Try it - Each entry should be returned exactly as written, with no pictures carried over.

Data provided -
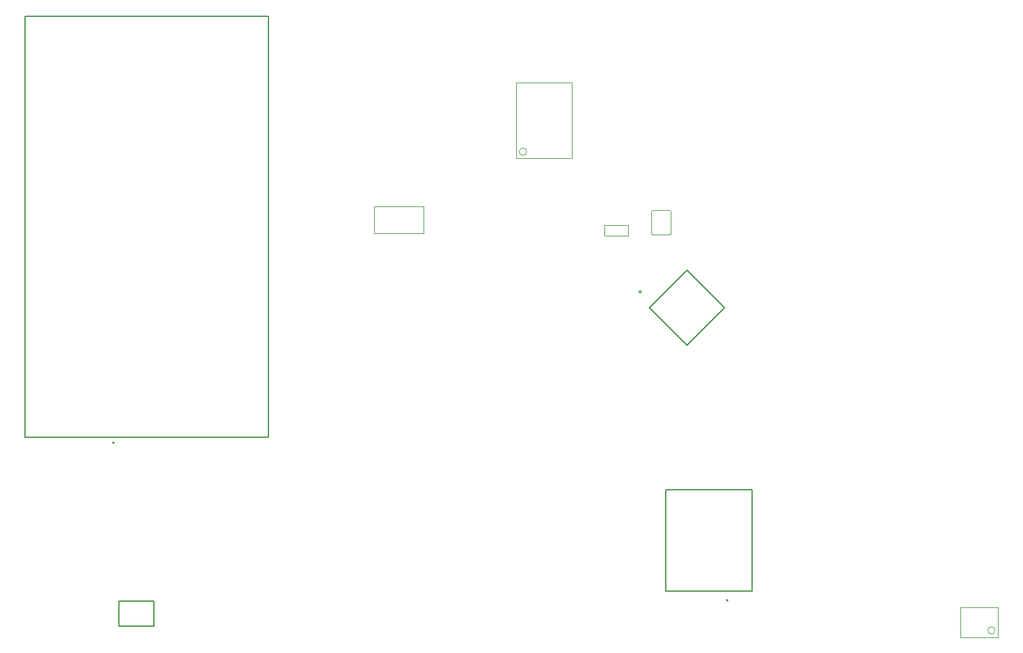
<source format=gbr>
%TF.GenerationSoftware,Altium Limited,Altium Designer,21.3.2 (30)*%
G04 Layer_Color=16711935*
%FSLAX24Y24*%
%MOIN*%
%TF.SameCoordinates,B2232A1B-76E2-43D3-9B88-882A457EFEF9*%
%TF.FilePolarity,Positive*%
%TF.FileFunction,Other,Mechanical_13*%
%TF.Part,Single*%
G01*
G75*
%TA.AperFunction,NonConductor*%
%ADD62C,0.0079*%
%ADD64C,0.0050*%
%ADD109C,0.0039*%
%ADD110C,0.0020*%
D62*
X33147Y26659D02*
G03*
X33147Y26659I-59J0D01*
G01*
X37764Y10224D02*
G03*
X37764Y10224I-39J0D01*
G01*
X5073Y18625D02*
G03*
X5073Y18625I-39J0D01*
G01*
D64*
X5307Y8847D02*
Y10193D01*
Y8847D02*
X7173D01*
Y10193D01*
X5307D02*
X7173D01*
X33576Y25810D02*
X35580Y27814D01*
X37584Y25810D01*
X35580Y23806D02*
X37584Y25810D01*
X33576D02*
X35580Y23806D01*
X34437Y10716D02*
Y16129D01*
X39043D01*
Y10716D02*
Y16129D01*
X34437Y10716D02*
X39043D01*
X309Y18920D02*
X13301D01*
X309D02*
Y41361D01*
X13301D01*
Y18920D02*
Y41361D01*
D109*
X27044Y34130D02*
G03*
X27044Y34130I-197J0D01*
G01*
X52006Y8617D02*
G03*
X52006Y8617I-197J0D01*
G01*
X18917Y29773D02*
Y31230D01*
X21554Y29773D02*
Y31230D01*
X18917D02*
X21554D01*
X18917Y29773D02*
X21554D01*
X26493Y37831D02*
X29445D01*
X26493Y33776D02*
X29445D01*
Y37831D01*
X26493Y33776D02*
Y37831D01*
X32440Y29635D02*
Y30225D01*
X31180Y29635D02*
X32440D01*
X31180D02*
Y30225D01*
X32440D01*
X50156Y8263D02*
Y9837D01*
X52164Y8263D02*
Y9837D01*
X50156D02*
X52164D01*
X50156Y8263D02*
X52164D01*
D110*
X34650Y29701D02*
X34712Y29762D01*
X34650Y31000D02*
X34712Y30938D01*
Y29762D02*
Y30938D01*
X33750Y31000D02*
X34650D01*
X33688Y30938D02*
X33750Y31000D01*
Y29701D02*
X34650D01*
X33688Y29762D02*
X33750Y29701D01*
X33688Y29762D02*
Y30938D01*
%TF.MD5,fe161b784e2f6b52c0b47745535cd362*%
M02*

</source>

Exercise answer -
<source format=gbr>
%TF.GenerationSoftware,Altium Limited,Altium Designer,21.3.2 (30)*%
G04 Layer_Color=16711935*
%FSLAX24Y24*%
%MOIN*%
%TF.SameCoordinates,B2232A1B-76E2-43D3-9B88-882A457EFEF9*%
%TF.FilePolarity,Positive*%
%TF.FileFunction,Other,Mechanical_13*%
%TF.Part,Single*%
G01*
G75*
%TA.AperFunction,NonConductor*%
%ADD62C,0.0079*%
%ADD64C,0.0050*%
%ADD109C,0.0039*%
%ADD110C,0.0020*%
D62*
X33147Y26659D02*
G03*
X33147Y26659I-59J0D01*
G01*
X37764Y10224D02*
G03*
X37764Y10224I-39J0D01*
G01*
X5073Y18625D02*
G03*
X5073Y18625I-39J0D01*
G01*
D64*
X5307Y8847D02*
Y10193D01*
Y8847D02*
X7173D01*
Y10193D01*
X5307D02*
X7173D01*
X33576Y25810D02*
X35580Y27814D01*
X37584Y25810D01*
X35580Y23806D02*
X37584Y25810D01*
X33576D02*
X35580Y23806D01*
X34437Y10716D02*
Y16129D01*
X39043D01*
Y10716D02*
Y16129D01*
X34437Y10716D02*
X39043D01*
X309Y18920D02*
X13301D01*
X309D02*
Y41361D01*
X13301D01*
Y18920D02*
Y41361D01*
D109*
X27044Y34130D02*
G03*
X27044Y34130I-197J0D01*
G01*
X52006Y8617D02*
G03*
X52006Y8617I-197J0D01*
G01*
X18917Y29773D02*
Y31230D01*
X21554Y29773D02*
Y31230D01*
X18917D02*
X21554D01*
X18917Y29773D02*
X21554D01*
X26493Y37831D02*
X29445D01*
X26493Y33776D02*
X29445D01*
Y37831D01*
X26493Y33776D02*
Y37831D01*
X32440Y29635D02*
Y30225D01*
X31180Y29635D02*
X32440D01*
X31180D02*
Y30225D01*
X32440D01*
X50156Y8263D02*
Y9837D01*
X52164Y8263D02*
Y9837D01*
X50156D02*
X52164D01*
X50156Y8263D02*
X52164D01*
D110*
X34650Y29701D02*
X34712Y29762D01*
X34650Y31000D02*
X34712Y30938D01*
Y29762D02*
Y30938D01*
X33750Y31000D02*
X34650D01*
X33688Y30938D02*
X33750Y31000D01*
Y29701D02*
X34650D01*
X33688Y29762D02*
X33750Y29701D01*
X33688Y29762D02*
Y30938D01*
%TF.MD5,fe161b784e2f6b52c0b47745535cd362*%
M02*

</source>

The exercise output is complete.